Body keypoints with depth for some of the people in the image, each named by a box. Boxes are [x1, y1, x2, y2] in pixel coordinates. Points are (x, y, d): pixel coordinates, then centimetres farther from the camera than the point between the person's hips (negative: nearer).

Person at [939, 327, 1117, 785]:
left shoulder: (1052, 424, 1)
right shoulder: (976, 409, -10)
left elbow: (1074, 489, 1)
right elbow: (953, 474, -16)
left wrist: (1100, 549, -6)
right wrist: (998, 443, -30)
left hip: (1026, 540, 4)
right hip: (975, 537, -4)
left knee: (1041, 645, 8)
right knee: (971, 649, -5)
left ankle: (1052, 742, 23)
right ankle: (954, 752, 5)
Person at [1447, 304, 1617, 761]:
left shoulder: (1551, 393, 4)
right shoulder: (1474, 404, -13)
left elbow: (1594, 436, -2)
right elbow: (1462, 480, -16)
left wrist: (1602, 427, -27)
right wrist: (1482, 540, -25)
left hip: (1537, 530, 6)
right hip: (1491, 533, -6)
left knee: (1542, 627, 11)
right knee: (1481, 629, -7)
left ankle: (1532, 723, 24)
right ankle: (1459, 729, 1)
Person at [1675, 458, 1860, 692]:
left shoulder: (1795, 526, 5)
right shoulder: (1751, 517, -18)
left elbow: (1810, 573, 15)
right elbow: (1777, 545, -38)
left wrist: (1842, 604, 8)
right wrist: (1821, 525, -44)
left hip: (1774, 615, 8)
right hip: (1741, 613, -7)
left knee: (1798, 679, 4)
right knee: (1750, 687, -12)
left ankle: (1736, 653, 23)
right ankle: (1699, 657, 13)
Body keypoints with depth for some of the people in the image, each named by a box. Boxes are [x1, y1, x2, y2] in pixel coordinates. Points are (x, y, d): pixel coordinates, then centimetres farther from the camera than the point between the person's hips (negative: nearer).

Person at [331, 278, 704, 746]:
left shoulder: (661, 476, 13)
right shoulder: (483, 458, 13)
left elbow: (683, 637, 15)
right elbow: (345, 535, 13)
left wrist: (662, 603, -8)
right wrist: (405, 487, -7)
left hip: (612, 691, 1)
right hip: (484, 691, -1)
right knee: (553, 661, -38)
...
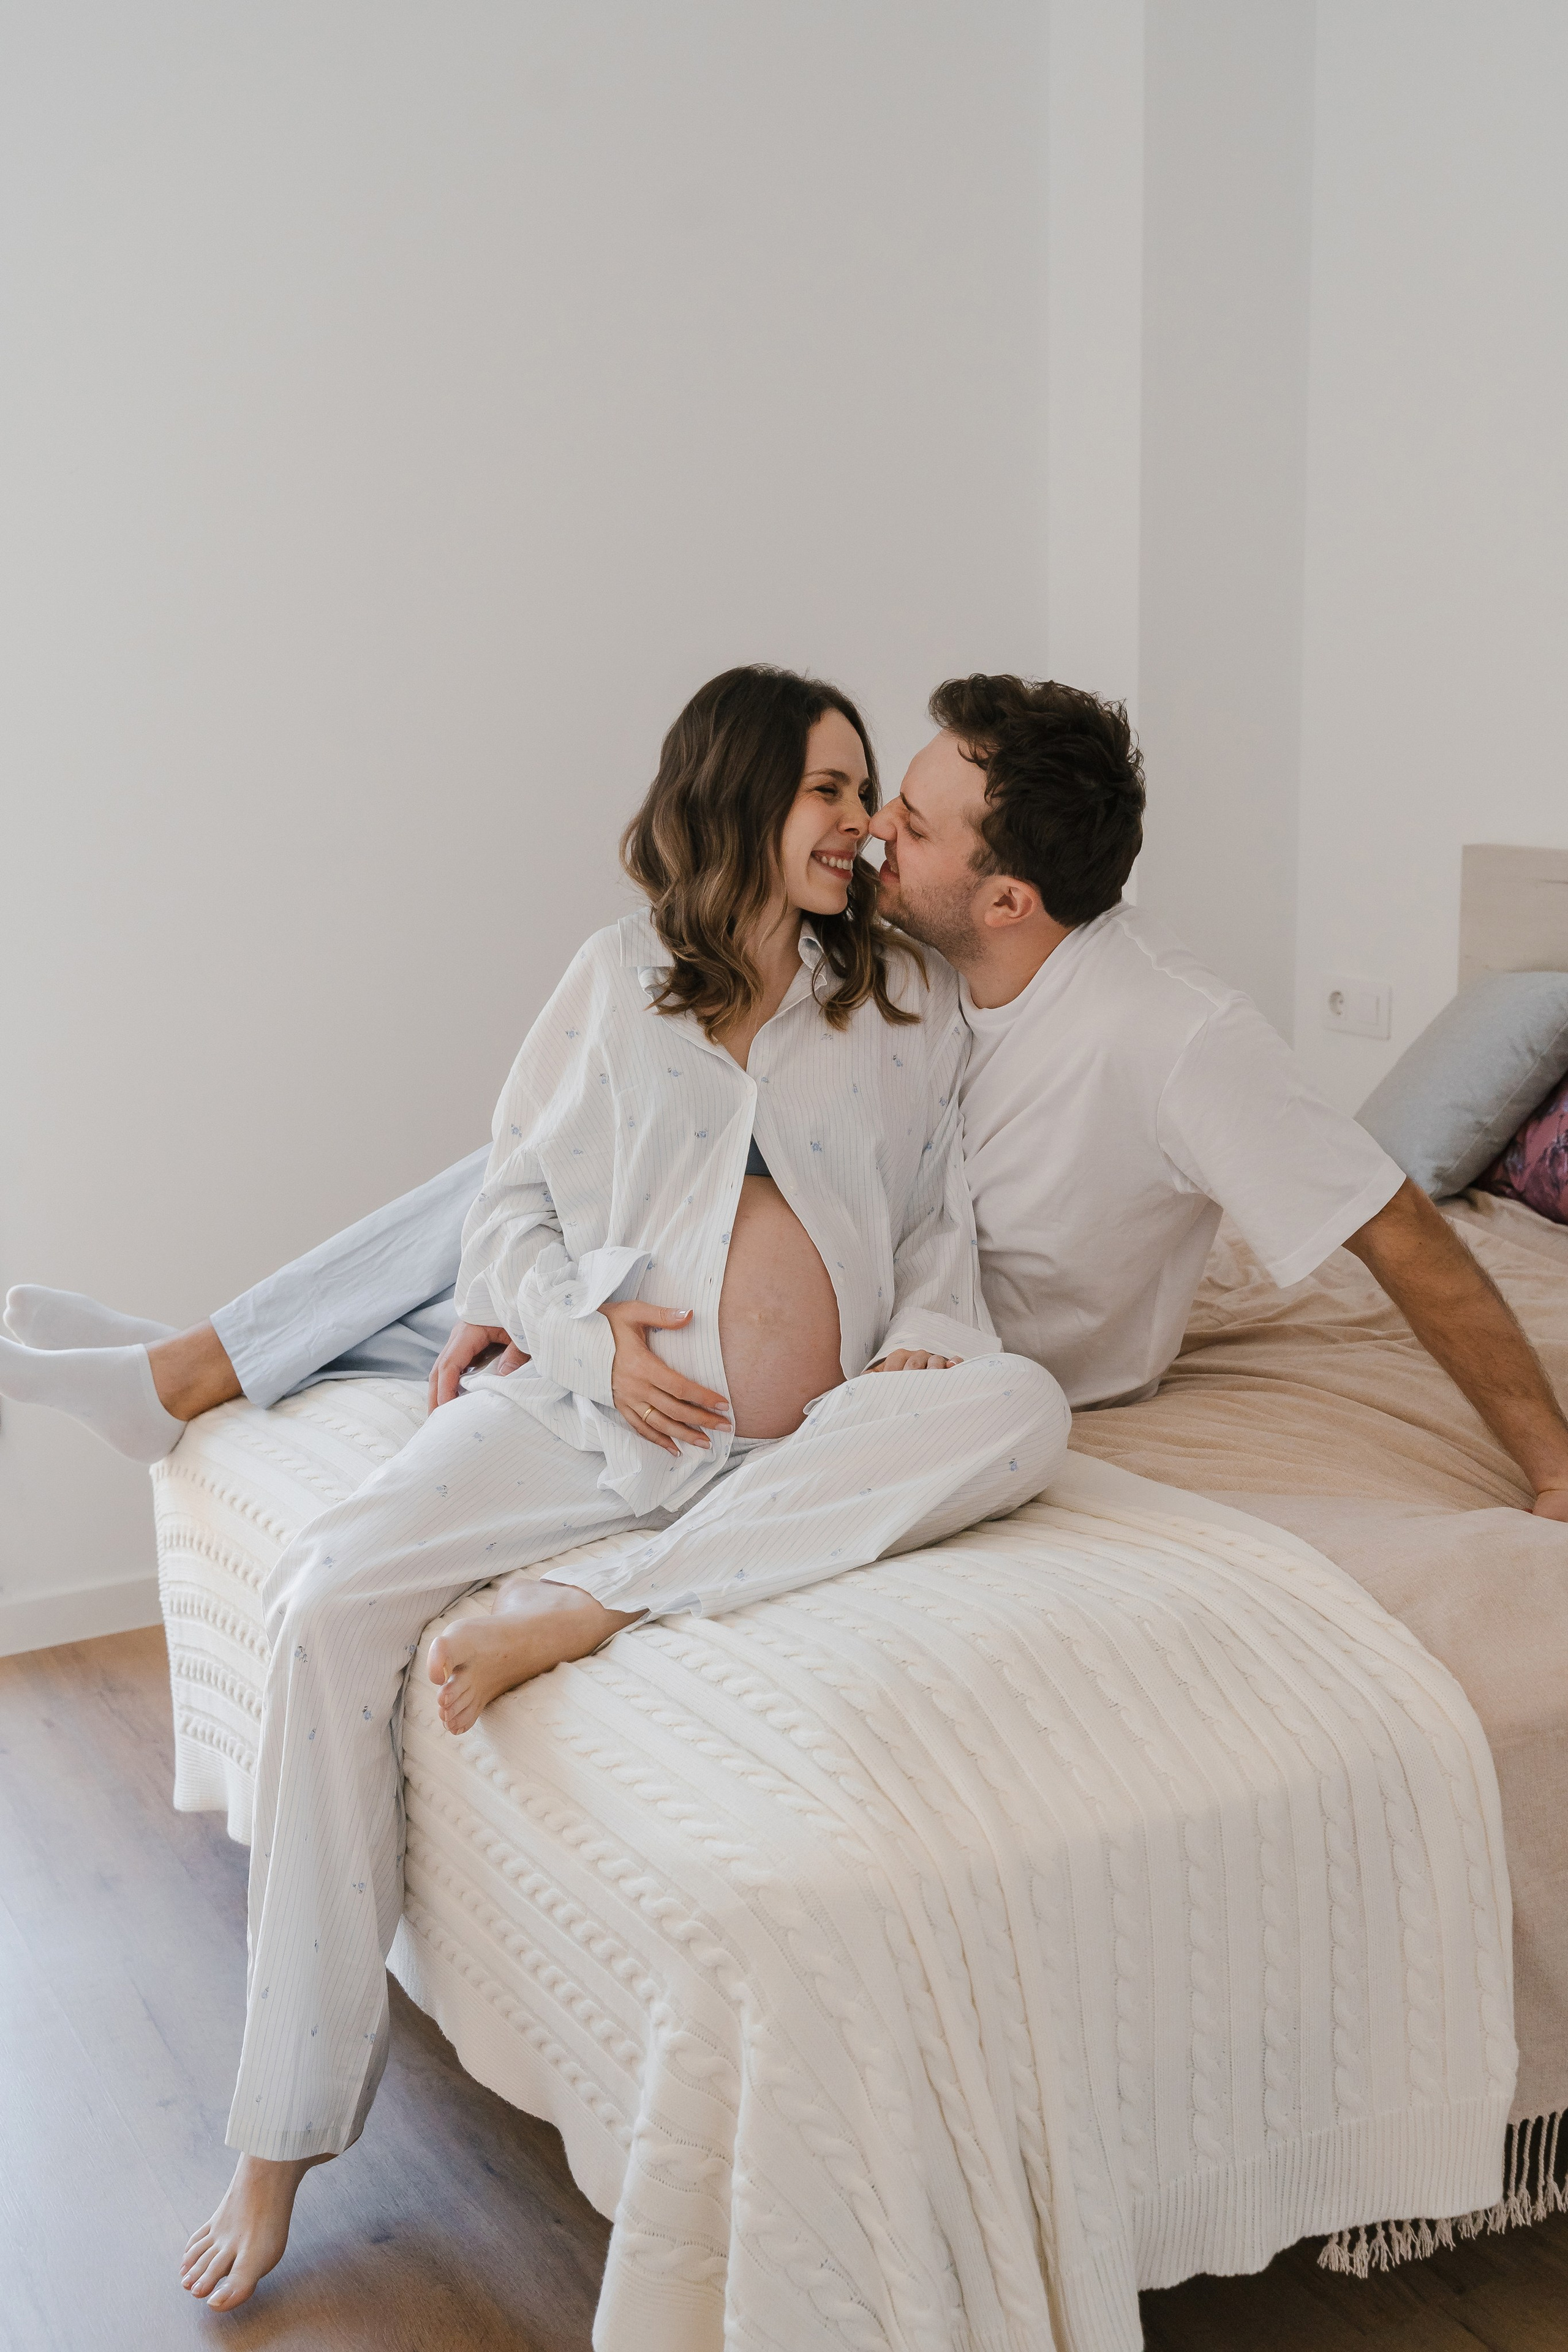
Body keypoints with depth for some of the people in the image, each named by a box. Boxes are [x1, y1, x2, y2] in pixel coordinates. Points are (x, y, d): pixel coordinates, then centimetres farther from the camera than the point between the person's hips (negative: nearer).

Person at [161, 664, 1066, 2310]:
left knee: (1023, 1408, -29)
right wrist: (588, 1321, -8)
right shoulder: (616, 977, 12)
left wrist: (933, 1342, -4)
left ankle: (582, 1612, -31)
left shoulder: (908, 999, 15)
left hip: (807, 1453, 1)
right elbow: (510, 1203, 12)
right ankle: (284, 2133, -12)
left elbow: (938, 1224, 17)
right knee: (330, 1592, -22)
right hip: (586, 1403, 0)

Directions:
Check each line of the records for "elbow" and copy the ones that contain it.

Solution for this problem:
left elbow: (1074, 489, 1)
right elbow: (953, 474, -16)
left elbow: (1594, 436, -2)
right elbow: (1462, 480, -16)
left elbow: (1810, 573, 15)
right elbow: (1777, 545, -38)
left elbow: (683, 637, 15)
right elbow: (345, 535, 13)
right elbow: (510, 1203, 12)
left elbow: (938, 1224, 17)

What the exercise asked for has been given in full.